The java bug associated with the above statement has been marked resolved, and with degrading performance on out cluster we decided to use the G1GC. The main motivation was to get low garbage collection pauses and avoiding stop the world pauses. We took a snapshot of the indices (as a precaution) and changed the GC settings to as below.

-XX:+UseG1GC Enabling the G1GC
-XX:MaxGCPauseMillis=300 Value of the desired maximum pause time.
The other GC parameters were left to default. With the G1GC we saw the improvements in GC durations immediately. Below graph presents the GC duration times using the G1GC.

G1GC duration

With G1GC the the average GC duration has dropped from 7-8 seconds to half a second. This was a huge improvement.

CPU Usage in G1GC

The improvement in GC duration did not came free of cost. As expected, with G1GC, there was increase in CPU load average. The comparison in CPU load averages while using CMS and G1GC is shown below.

cms cpu usage

CPU load average with CMS (created using zabbix)

g1gc cpu usage

CPU load average with G1GC

The load average of the node CPU went up from around 6 to 8. It was within the limit and did not have any significant performance hits.

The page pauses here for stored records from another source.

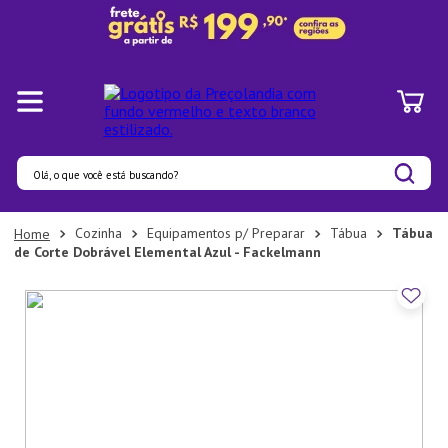
Olá, o que você está buscando?
Termos mais buscados
Cozinha
Equipamentos p/ Preparar
Tábua
Tábua
de Corte Dobrável Elemental Azul - Fackelmann
1
º
Panelas
2
º
Pratos
3
º
Organizadores
4
º
Bambu
5
º
Prato
6
º
Copo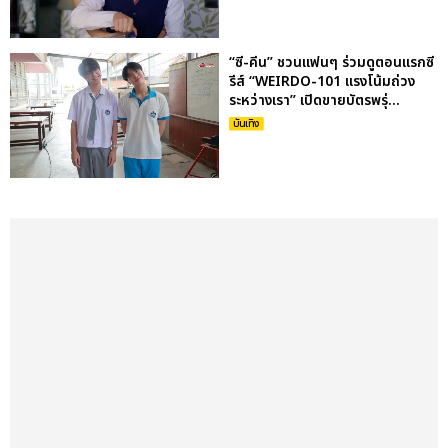
“ซี-คีน” ชวนแฟนๆ ร่วมดูตอนแรกซี
รีส์ “WEIRDO-101 แรงโน้มถ่วง
ระหว่างเรา” เปิดขายบัตรพรุ่...
บันเทิง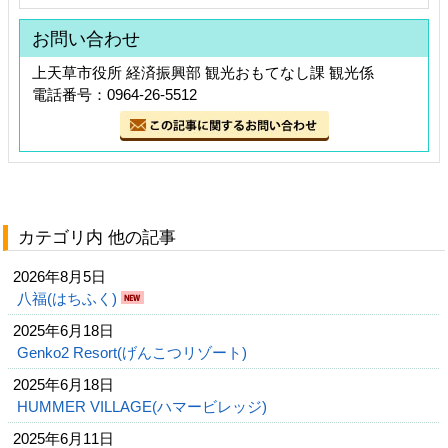
お問い合わせ
上天草市役所 経済振興部 観光おもてなし課 観光係
電話番号：0964-26-5512
カテゴリ内 他の記事
2026年8月5日
八福(はちふく)
2025年6月18日
Genko2 Resort(げんこつリゾート)
2025年6月18日
HUMMER VILLAGE(ハマービレッジ)
2025年6月11日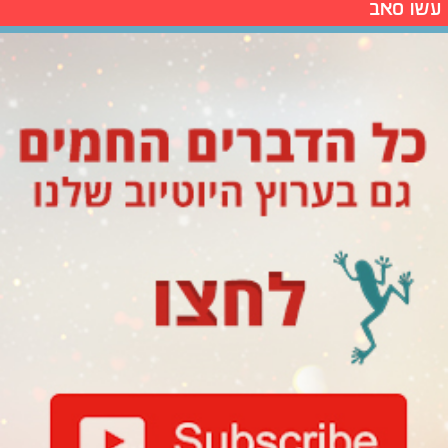
עשו סאב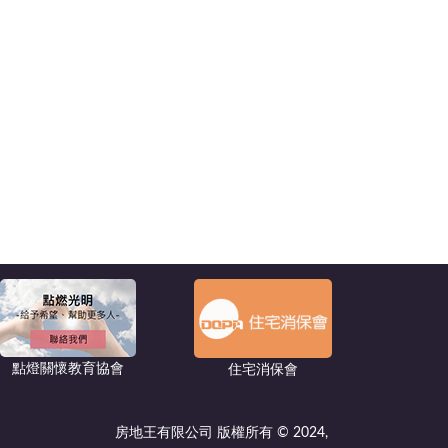
點燈關懷教育協會
住宅消保會
房地王有限公司 版權所有 © 2024,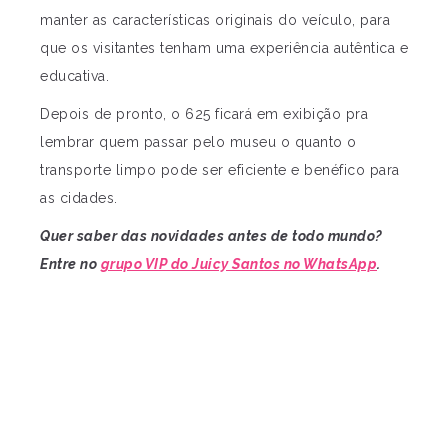
manter as características originais do veículo, para
que os visitantes tenham uma experiência autêntica e
educativa.
Depois de pronto, o 625 ficará em exibição pra
lembrar quem passar pelo museu o quanto o
transporte limpo pode ser eficiente e benéfico para
as cidades.
Quer saber das novidades antes de todo mundo?
Entre no
grupo VIP do Juicy Santos no WhatsApp
.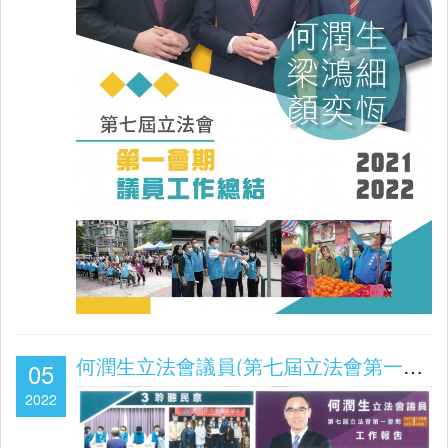
何潤生立法會議員(第七屆立法會第一會期2021.10月中旬~2022.05中旬工作報告)
05
2022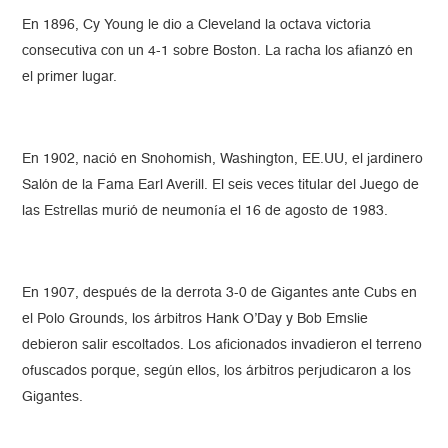
En 1896, Cy Young le dio a Cleveland la octava victoria
consecutiva con un 4-1 sobre Boston. La racha los afianzó en
el primer lugar.
En 1902, nació en Snohomish, Washington, EE.UU, el jardinero
Salón de la Fama Earl Averill. El seis veces titular del Juego de
las Estrellas murió de neumonía el 16 de agosto de 1983.
En 1907, después de la derrota 3-0 de Gigantes ante Cubs en
el Polo Grounds, los árbitros Hank O’Day y Bob Emslie
debieron salir escoltados. Los aficionados invadieron el terreno
ofuscados porque, según ellos, los árbitros perjudicaron a los
Gigantes.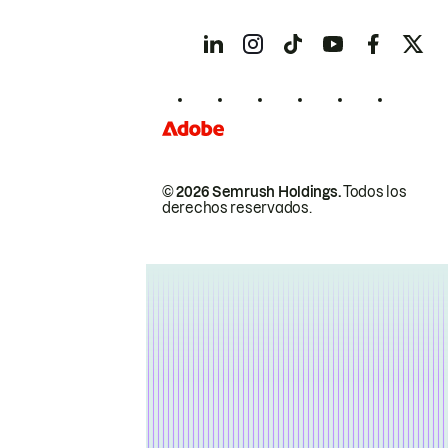
© 2026 Semrush Holdings.
Todos los
derechos reservados.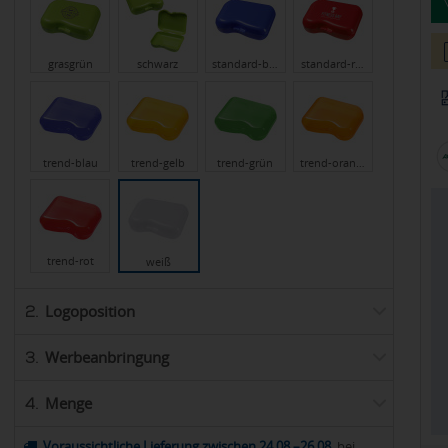
grasgrün
schwarz
standard-b…
standard-r…
trend-blau
trend-gelb
trend-grün
trend-oran…
trend-rot
weiß
Logoposition
2.
Werbeanbringung
3.
Menge
4.
Voraussichtliche Lieferung zwischen 24.08.–26.08.
bei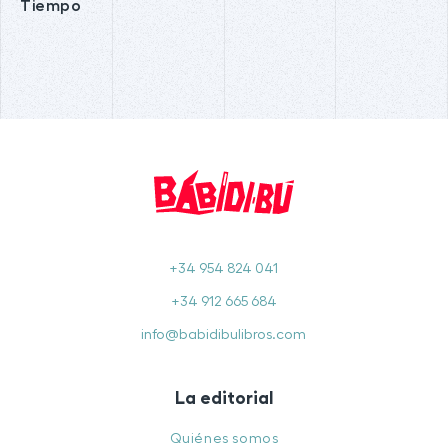
Tiempo
+34 954 824 041
+34 912 665 684
info@babidibulibros.com
La editorial
Quiénes somos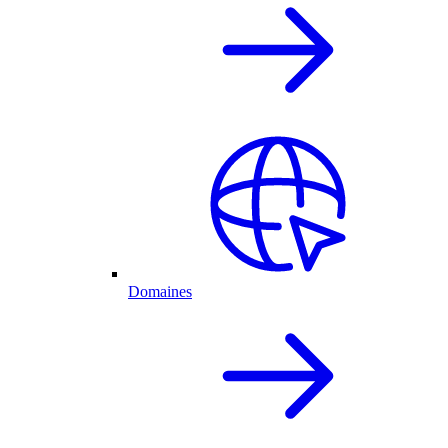
Domaines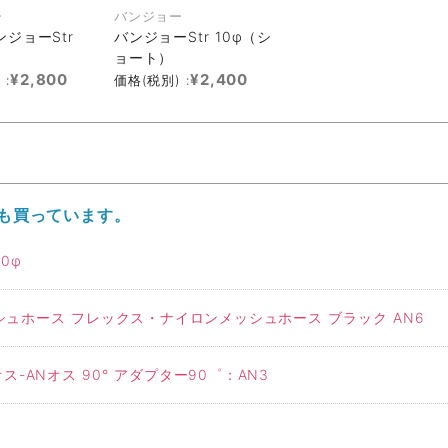
ー
バンジョー
ジョーStr
バンジョーStr 10φ（シ
ョート）
¥2,800
¥2,400
 :
価格(税別) :
も買っています。
0φ
ュホース フレックス・ナイロンメッシュホース ブラック AN6
-ANオス 90° アダプター90゜：AN3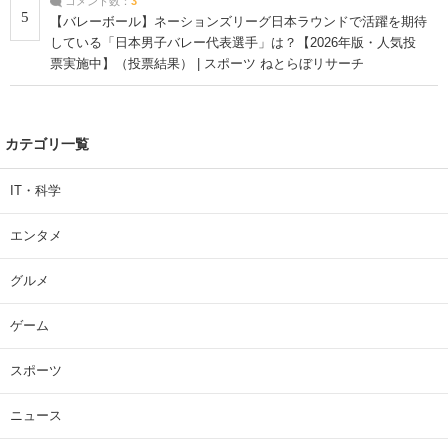
コメント数：
3
5
【バレーボール】ネーションズリーグ日本ラウンドで活躍を期待
している「日本男子バレー代表選手」は？【2026年版・人気投
票実施中】（投票結果） | スポーツ ねとらぼリサーチ
カテゴリ一覧
IT・科学
エンタメ
グルメ
ゲーム
スポーツ
ニュース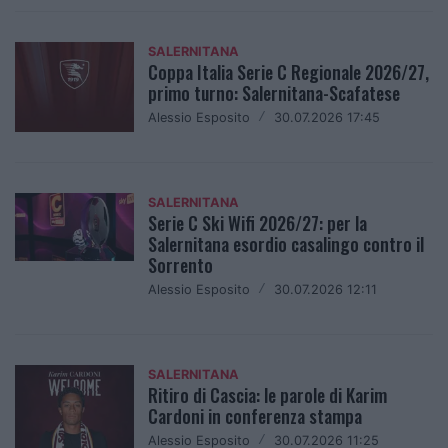
SALERNITANA
Coppa Italia Serie C Regionale 2026/27,
primo turno: Salernitana-Scafatese
Alessio Esposito
/
30.07.2026 17:45
SALERNITANA
Serie C Ski Wifi 2026/27: per la
Salernitana esordio casalingo contro il
Sorrento
Alessio Esposito
/
30.07.2026 12:11
SALERNITANA
Ritiro di Cascia: le parole di Karim
Cardoni in conferenza stampa
Alessio Esposito
/
30.07.2026 11:25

Humongous Objects and Allocations

In G1GC the memory region size plays a very important role. As stated earlier, the default value of region size is decided by the jvm, trying to achieve 2048 regions, and keeping the size as power of 2 and in the range of 1MB to 32 MB. This translates into the following region sizes as per allocated heap.

heap region size

Default region sizes as per allocated Heap

Any object, whose size is more than 50% of the region size, is considered as Humongous Object. They are allocated into contiguous set of regions referred as Humongous Regions. In such regions, the space between the last humongous object and the end of the region will remain unused. These unused space in the regions can cause the heap memory to become more fragmented. So having frequent humongous allocations can lead to GC performance issues.
In our Elasticsearch cluster, each node was allocated 28GB of heap, which translates into a default region size of 8MB. The cluster was handling frequent nested aggregation queries, and humongous object allocation was expected. From the GC logs the following was noticed

[2018-08-25T06:55:20.824+0000][125881][gc,heap ] GC(67) Humongous regions: 743->596

This indicates the collection in Humongous regions where Humongous objects were initially occupying 743 regions which got reduced to 596 post GC. From the GC logs it was determined that most of the time the Humongous objects were occupying 500 to 900 regions. Below table displays the causes of GC when region size was 8MB.

g1gc causes

GC causes when region size was 8MB

It can be seen that 3.7% time of GC was spent in Humongous allocation. To see the impact, we increased the region size to 16MB, using the settings
-XX:G1HeapRegionSize=16m This overrides the default region size in G1GC to 16 MB.
Logs related to GC of humongous regions:

[2018-09-03T09:47:07.248+0000][29623][gc,heap ] GC(368) Humongous regions: 298->254

It was seen that there was a drop in number of humongous regions, now in the range of 250-350. This was expected with increase in region size. Below table details out the causes of GC when region size was 16MB.

g1gc causes

GC causes when region size was 16MB

There was a slight improvement in terms of time spent in GC because of Humongous Objects when we increased the region size from 8MB to 16 MB. We did not increase the region size further as it will reduce the number of regions and have negative impact on the GC.

Conclusion

The G1GC definitely provides an improvement in terms of GC pauses and overall cluster performance in our use case. The issues related G1GC on Lucene seem to have been resolved or at least it didn’t came up in our scenario. CMS still performs very well in cases of lesser heap space. The decision to use G1GC, specially in elasticsearch, should be taken basis the application need in terms of throughput and cluster configurations. G1GC should also be configured accordingly. One thing to remember is that G1GC does not avoid stop the world pauses, it just tries to maintain a small pauses. It is helpful to use tools to analyse your GC logs to figure out how the JVM is handling the memory.